Patient education is a vital part of long-term success after surgery. Some of the lifestyle changes usually required involve avoiding certain foods, eating limited quantities of food and regular exercise. Patients will also need to take prescription vitamins and minerals so that they will not have any deficiencies after the surgery.

Types of Bariatric Procedures

There are four different types of bariatric surgical procedures that can be done to promote weight loss.

Adjustable Gastric Band. This is commonly referred to as the band surgery. This is the most basic and easiest of surgeries to do. In this procedure, the surgeon places a band (similar in appearance to a rubber band) around the top portion of the stomach to create a pouch. This pouch serves as a new, smaller stomach. Patients usually feel fuller faster, causing them to eat less and lose weight. This band can be surgically removed at any time.

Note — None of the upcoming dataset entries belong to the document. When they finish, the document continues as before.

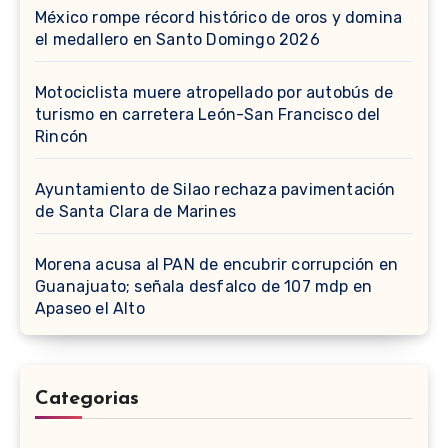
México rompe récord histórico de oros y domina
el medallero en Santo Domingo 2026
Motociclista muere atropellado por autobús de
turismo en carretera León-San Francisco del
Rincón
Ayuntamiento de Silao rechaza pavimentación
de Santa Clara de Marines
Morena acusa al PAN de encubrir corrupción en
Guanajuato; señala desfalco de 107 mdp en
Apaseo el Alto
Categorias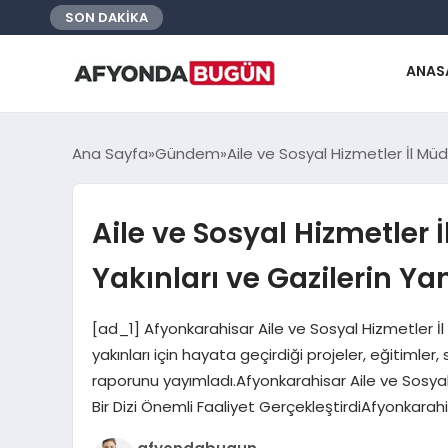
SON DAKİKA
ANAS
Ana Sayfa
Gündem
Aile ve Sosyal Hizmetler İl Mü
Aile ve Sosyal Hizmetler
Yakınları ve Gazilerin Y
[ad_1] Afyonkarahisar Aile ve Sosyal Hizmetler İl 
yakınları için hayata geçirdiği projeler, eğitimler,
raporunu yayımladı.Afyonkarahisar Aile ve Sosyal 
Bir Dizi Önemli Faaliyet GerçekleştirdiAfyonkarah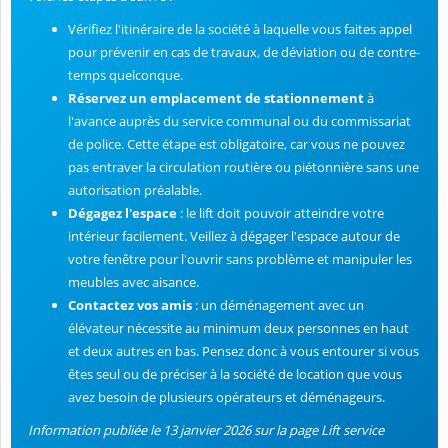
Vérifiez l'itinéraire de la société à laquelle vous faites appel
pour prévenir en cas de travaux, de déviation ou de contre-
temps quelconque.
Réservez un emplacement de stationnement
à
l'avance auprès du service communal ou du commissariat
de police. Cette étape est obligatoire, car vous ne pouvez
pas entraver la circulation routière ou piétonnière sans une
autorisation préalable.
Dégagez l'espace
: le lift doit pouvoir atteindre votre
intérieur facilement. Veillez à dégager l'espace autour de
votre fenêtre pour l'ouvrir sans problème et manipuler les
meubles avec aisance.
Contactez vos amis
: un déménagement avec un
élévateur nécessite au minimum deux personnes en haut
et deux autres en bas. Pensez donc à vous entourer si vous
êtes seul ou de préciser à la société de location que vous
avez besoin de plusieurs opérateurs et déménageurs.
Information publiée le 13 janvier 2026 sur la page Lift service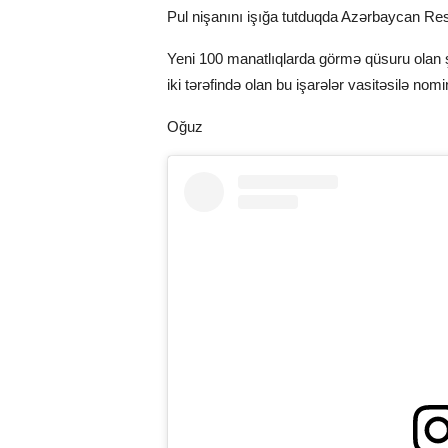
Pul nişanını işığa tutduqda Azərbaycan Re
Yeni 100 manatlıqlarda görmə qüsuru olan şə
iki tərəfində olan bu işarələr vasitəsilə n
Oğuz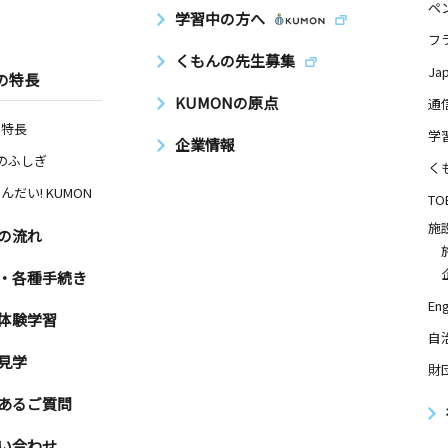
ペ
学習中の方へ
フ
くもんの先生募集
Ja
の特長
KUMONの原点
通
の特長
学
企業情報
Nのふしぎ
く
んだい! KUMON
TO
施
の流れ
・各種手続き
Eng
体験学習
自
見学
財
あるご質問
い合わせ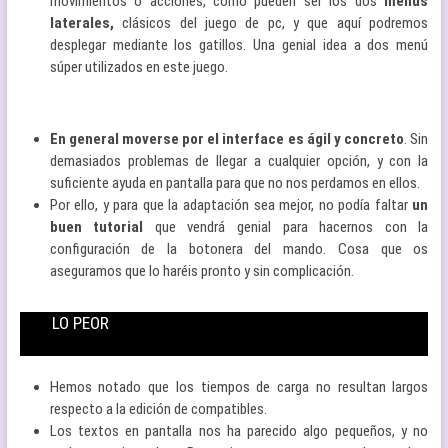
movimientos o acciones, como pueden ser los dos
menús
laterales,
clásicos del juego de pc, y que aquí podremos
desplegar mediante los gatillos. Una genial idea a dos menú
súper utilizados en este juego.
En general moverse por el interface es ágil y concreto
. Sin
demasiados problemas de llegar a cualquier opción, y con la
suficiente ayuda en pantalla para que no nos perdamos en ellos.
Por ello, y para que la adaptación sea mejor, no podía faltar
un
buen tutorial
que vendrá genial para hacernos con la
configuración de la botonera del mando. Cosa que os
aseguramos que lo haréis pronto y sin complicación.
LO PEOR
Hemos notado que los tiempos de carga no resultan largos
respecto a la edición de compatibles.
Los textos en pantalla nos ha parecido algo pequeños, y no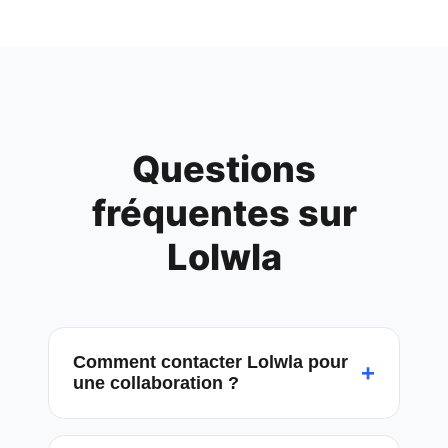
Questions
fréquentes sur
Lolwla
Comment contacter Lolwla pour
+
une collaboration ?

Roux-en-Y Gastric Bypass Surgery. This is commonly referred to as gastric bypass. There are two steps to this procedure. First, the surgeon will create a new smaller stomach. This is very similar to using the gastric band, but instead of a band, uses staples. This makes the procedure more permanent. Second, the surgeon will attach this new stomach to the jejunum. This causes the body to absorb fewer calories from the food that was eaten. Because of these two steps, this surgery is often highly effective in leading to weight loss for the patient.


Vertical Sleeve Gastrectomy. In this procedure, the surgeon removes up to 80 percent of the patient's stomach. The majority of the stomach is removed, so this is a permanent procedure. When the procedure is over, the stomach will almost resemble a banana shape.